Thursday, November 16, 2006


"No animal will accept the justice of being punished for following its instincts..."

The state of disgrace at the core of Coetzee's Booker-winning novel settles on the life of Cape Town academic David Lurie. At the time we join his story he believes that he has sex, parenthood and animal welfare all sorted, but this mid-life equilibrium soon crumbles around him and he is propelled on a difficult journey, taking in abasement and then self-abasement, before resigning himself to the fact that there will be no going back.

Lurie is at once likeable and loathable, but both in small measure. He achieves a rather mediocre sort of redemption by apparently accepting that the "higher life" might well have been an illusion of youth, fortune and comparative privilege. There's an overriding mood of pessimism in the novel, but no real sense of despair.

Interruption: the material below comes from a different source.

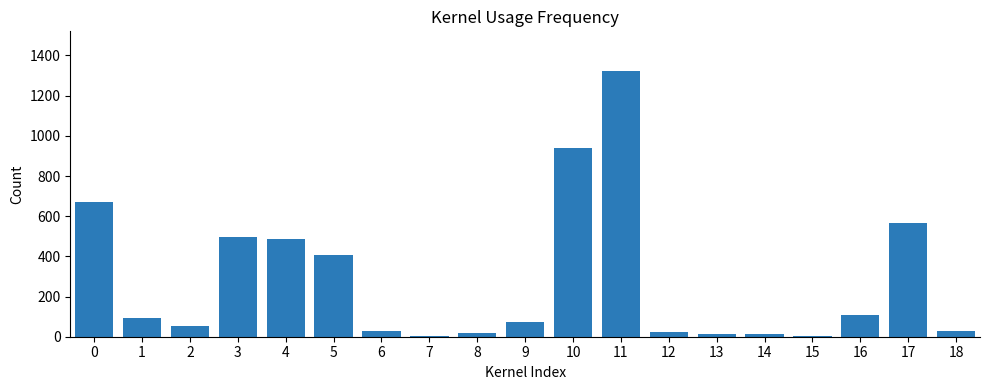

How many series are shown in this chart?

1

The whole thing is rather too self-contained, too oblique. Whatever you think of Michel Houellebecq's depiction of the menopaused male's condition, I find its frankness thrilling compared to the layers of symbolism and suggestion with which Coetzee coats his meanings.

It might be an honest book, but honesty cloaked in this much artifice is somehow dishonest. You feel you know what Lurie is thinking on the very relevant issues of sex and race, but the narrator contrives ways of denying us direct access to these inner observations (even though we are told that the disgraced professor has "never been afraid to follow a thought down its winding track").

I suppose some might argue that this is just the point. Lurie feels like an imposter in society, because his instincts are mediated through an aspiration to inhabit a world of more or less pure ideas. He's out of touch with himself. This comedown will bring him closer to both being and relating to"a certain type of person...with fewer complications".

Like Saturday Disgrace takes one man's situation and uses it to expansively touch on many different topics of local interest, yet fails to illuminate any of them in a strikingly original way. As this man is white, middle-aged and erudite, one has to suspect that the author elected not to stray too far from representing his own sensibilities. And as in McEwan's novel, none of the other characters are drawn in great detail. The psychology of Lurie's violated daughter Lucy seems especially sketchy.

This book was recently chosen by an illustrious literary panel as the best English-language novel to come out of Britain (and former colonies, US excepted) in the past 25 years. So I read it with high expectations, only to find that while I can like and admire it, it's not a book I can love.

Coetzee deploys some peculiar metaphors, such as when Lurie declares himself to be cold, as if a goose had trodden on his grave.

Incidentally, I learned last night that the Captain of the overturned ferry The Herald of Free Enterprise was called David Lewry. He too was disgraced and suspended after setting sail with the bow doors wide open.